▸ **Text passage**
+ + + + + + +
Females And Males Of Reproductive Potential
Infertility
There are no data available in humans. Female fertility may be impaired based on animal studies demonstrating adverse effects of Reclast on fertility parameters [see Nonclinical Toxicology].
Pediatric Use
Reclast is not indicated for use in children.
The safety and effectiveness of zoledronic acid was studied in a one-year active controlled trial of 152 pediatric subjects (74 receiving zoledronic acid). The enrolled population was subjects with severe osteogenesis imperfecta, aged 1 to 17 years, 55% male, 84% Caucasian, with a mean lumbar spine BMD of 0.431 gm/cm2, which is 2.7 standard deviations below the mean for age-matched controls (BMD Z-score of -2.7). At one year, increases in BMD were observed in the zoledronic acid treatment group. However, changes in BMD in individual patients with severe osteogenesis imperfecta did not necessarily correlate with the risk for fracture or the incidence or severity of chronic bone pain. The adverse events observed with zoledronic acid use in children did not raise any new safety findings beyond those previously seen in adults treated for Paget’s disease of bone and treatment of osteoporosis including osteonecrosis of the jaw (ONJ) and renal impairment. However, adverse reactions seen more commonly in pediatric patients included pyrexia (61%), arthralgia (26%), hypocalcemia (22%) and headache (22%). These reactions, excluding arthralgia, occurred most frequently within three days after the first infusion and became less common with repeat dosing. No cases of ONJ or renal impairment were observed in this study. Because of long-term retention in bone, Reclast should only be used in children if the potential benefit outweighs the potential risk.
+ + + + + + +
▸ **Dataset**
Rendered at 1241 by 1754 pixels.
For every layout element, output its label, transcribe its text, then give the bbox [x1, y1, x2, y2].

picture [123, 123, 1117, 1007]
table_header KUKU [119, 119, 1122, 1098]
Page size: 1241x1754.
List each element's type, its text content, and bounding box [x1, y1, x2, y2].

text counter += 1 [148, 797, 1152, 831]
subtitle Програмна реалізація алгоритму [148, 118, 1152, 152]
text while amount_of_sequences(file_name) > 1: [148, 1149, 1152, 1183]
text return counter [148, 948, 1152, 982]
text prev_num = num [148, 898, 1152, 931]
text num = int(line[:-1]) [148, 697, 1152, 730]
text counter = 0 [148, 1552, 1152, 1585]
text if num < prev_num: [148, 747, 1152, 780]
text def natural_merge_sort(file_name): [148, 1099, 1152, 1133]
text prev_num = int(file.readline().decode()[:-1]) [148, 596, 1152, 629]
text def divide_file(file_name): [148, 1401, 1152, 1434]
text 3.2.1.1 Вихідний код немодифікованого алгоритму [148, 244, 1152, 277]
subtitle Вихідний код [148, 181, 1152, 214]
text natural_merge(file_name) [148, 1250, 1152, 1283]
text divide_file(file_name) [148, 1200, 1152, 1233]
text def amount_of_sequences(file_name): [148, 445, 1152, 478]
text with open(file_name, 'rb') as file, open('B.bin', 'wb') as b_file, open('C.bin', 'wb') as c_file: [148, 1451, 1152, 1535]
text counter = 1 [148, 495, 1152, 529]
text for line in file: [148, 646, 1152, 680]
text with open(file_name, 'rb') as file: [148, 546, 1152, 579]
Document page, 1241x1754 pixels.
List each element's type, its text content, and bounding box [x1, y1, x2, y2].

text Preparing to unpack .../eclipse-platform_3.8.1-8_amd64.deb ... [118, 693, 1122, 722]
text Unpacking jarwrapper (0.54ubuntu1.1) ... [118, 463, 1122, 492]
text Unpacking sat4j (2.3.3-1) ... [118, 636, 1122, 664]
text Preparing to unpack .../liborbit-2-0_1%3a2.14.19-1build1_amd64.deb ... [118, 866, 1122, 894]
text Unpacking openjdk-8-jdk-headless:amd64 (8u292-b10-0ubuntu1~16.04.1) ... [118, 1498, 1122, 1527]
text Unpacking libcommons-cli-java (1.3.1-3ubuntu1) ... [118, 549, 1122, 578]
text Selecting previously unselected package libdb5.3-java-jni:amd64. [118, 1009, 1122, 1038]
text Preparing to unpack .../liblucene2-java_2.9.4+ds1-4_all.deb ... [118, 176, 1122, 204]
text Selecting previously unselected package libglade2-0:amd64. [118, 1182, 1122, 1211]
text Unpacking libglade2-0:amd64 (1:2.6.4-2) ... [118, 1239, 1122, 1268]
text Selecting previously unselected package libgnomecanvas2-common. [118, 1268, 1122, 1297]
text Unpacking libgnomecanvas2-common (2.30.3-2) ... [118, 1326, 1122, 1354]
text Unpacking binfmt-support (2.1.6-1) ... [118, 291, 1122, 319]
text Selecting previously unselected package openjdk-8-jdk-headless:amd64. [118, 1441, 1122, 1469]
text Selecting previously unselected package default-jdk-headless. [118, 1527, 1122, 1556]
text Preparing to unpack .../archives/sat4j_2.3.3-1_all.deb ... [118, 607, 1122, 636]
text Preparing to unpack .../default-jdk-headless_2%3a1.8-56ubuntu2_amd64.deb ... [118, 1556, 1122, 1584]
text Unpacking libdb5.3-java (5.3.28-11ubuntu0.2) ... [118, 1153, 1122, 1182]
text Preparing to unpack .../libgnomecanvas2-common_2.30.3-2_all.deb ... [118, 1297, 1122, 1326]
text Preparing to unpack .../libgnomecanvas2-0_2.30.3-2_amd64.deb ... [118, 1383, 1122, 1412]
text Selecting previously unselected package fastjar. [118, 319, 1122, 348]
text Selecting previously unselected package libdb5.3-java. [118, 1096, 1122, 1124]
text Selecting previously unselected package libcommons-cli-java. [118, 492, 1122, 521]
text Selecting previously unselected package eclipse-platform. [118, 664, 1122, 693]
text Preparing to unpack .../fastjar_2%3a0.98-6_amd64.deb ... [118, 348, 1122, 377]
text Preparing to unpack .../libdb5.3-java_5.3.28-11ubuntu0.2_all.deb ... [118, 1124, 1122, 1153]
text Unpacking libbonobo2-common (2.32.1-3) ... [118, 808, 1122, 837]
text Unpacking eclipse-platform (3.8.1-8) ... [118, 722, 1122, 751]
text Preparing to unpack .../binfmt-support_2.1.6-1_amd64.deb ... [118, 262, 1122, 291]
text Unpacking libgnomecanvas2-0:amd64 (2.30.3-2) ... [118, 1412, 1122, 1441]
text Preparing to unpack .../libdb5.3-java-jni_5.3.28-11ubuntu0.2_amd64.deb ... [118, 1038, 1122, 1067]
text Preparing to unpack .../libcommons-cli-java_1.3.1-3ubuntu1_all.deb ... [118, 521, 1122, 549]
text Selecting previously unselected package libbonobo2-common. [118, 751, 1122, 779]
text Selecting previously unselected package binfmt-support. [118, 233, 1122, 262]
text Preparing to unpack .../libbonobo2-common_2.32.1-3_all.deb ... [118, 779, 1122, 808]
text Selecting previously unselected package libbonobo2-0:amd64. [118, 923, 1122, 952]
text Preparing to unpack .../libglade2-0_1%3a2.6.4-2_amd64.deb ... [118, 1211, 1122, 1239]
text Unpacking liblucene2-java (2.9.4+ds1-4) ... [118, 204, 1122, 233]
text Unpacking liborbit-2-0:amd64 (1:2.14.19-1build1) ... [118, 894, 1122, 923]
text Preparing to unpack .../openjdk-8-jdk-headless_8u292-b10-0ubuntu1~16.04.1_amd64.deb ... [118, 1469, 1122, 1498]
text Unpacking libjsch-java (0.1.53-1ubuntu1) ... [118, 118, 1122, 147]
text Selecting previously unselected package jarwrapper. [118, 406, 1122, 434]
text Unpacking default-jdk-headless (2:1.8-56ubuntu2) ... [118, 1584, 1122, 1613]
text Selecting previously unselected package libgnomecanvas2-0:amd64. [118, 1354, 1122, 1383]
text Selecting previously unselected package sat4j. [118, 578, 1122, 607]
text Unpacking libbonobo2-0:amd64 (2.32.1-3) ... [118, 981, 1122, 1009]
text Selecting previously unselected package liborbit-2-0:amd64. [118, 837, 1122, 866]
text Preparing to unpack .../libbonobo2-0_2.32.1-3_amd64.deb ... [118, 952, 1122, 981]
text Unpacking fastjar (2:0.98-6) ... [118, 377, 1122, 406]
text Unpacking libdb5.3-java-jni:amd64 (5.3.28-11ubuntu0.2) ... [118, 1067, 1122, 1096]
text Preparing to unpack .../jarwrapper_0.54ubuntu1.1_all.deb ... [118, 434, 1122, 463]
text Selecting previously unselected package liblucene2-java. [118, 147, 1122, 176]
+ + + + + + +
▸ **Instructions to follow**
Write what comes next in the Reclast passage, starting right after its last sentence. You can leave the records aside.

▸ **Your response**
Plasma zoledronic acid concentration data was obtained from 10 patients with severe osteogenesis imperfecta (4 in the age group of 3 to 8 years and 6 in the age group of 9 to 17 years) infused with 0.05 mg/kg dose over 30 minutes. Mean Cmax and AUC(0-last) was 167 ng/mL and 220 ng.h/mL respectively. The plasma concentration time profile of zoledronic acid in pediatric patients represent a multi-exponential decline, as observed in adult cancer patients at an approximately equivalent mg/kg dose.
Geriatric Use
The combined osteoporosis trials included 4863 Reclast-treated patients who were at least 65 years of age, while 2101 patients were at least 75 years old. No overall differences in efficacy or safety were observed between patients under 75 years of age with those at least 75 years of age, except that the acute phase reactions occurred less frequently in the older patients.
Of the patients receiving Reclast in the osteoporosis study in men, glucocorticoid-induced osteoporosis, and Paget’s disease studies, 83, 116, and 132 patients, respectively were 65 years of age or over, while 24, 29, and 68 patients, respectively were at least 75 years of age.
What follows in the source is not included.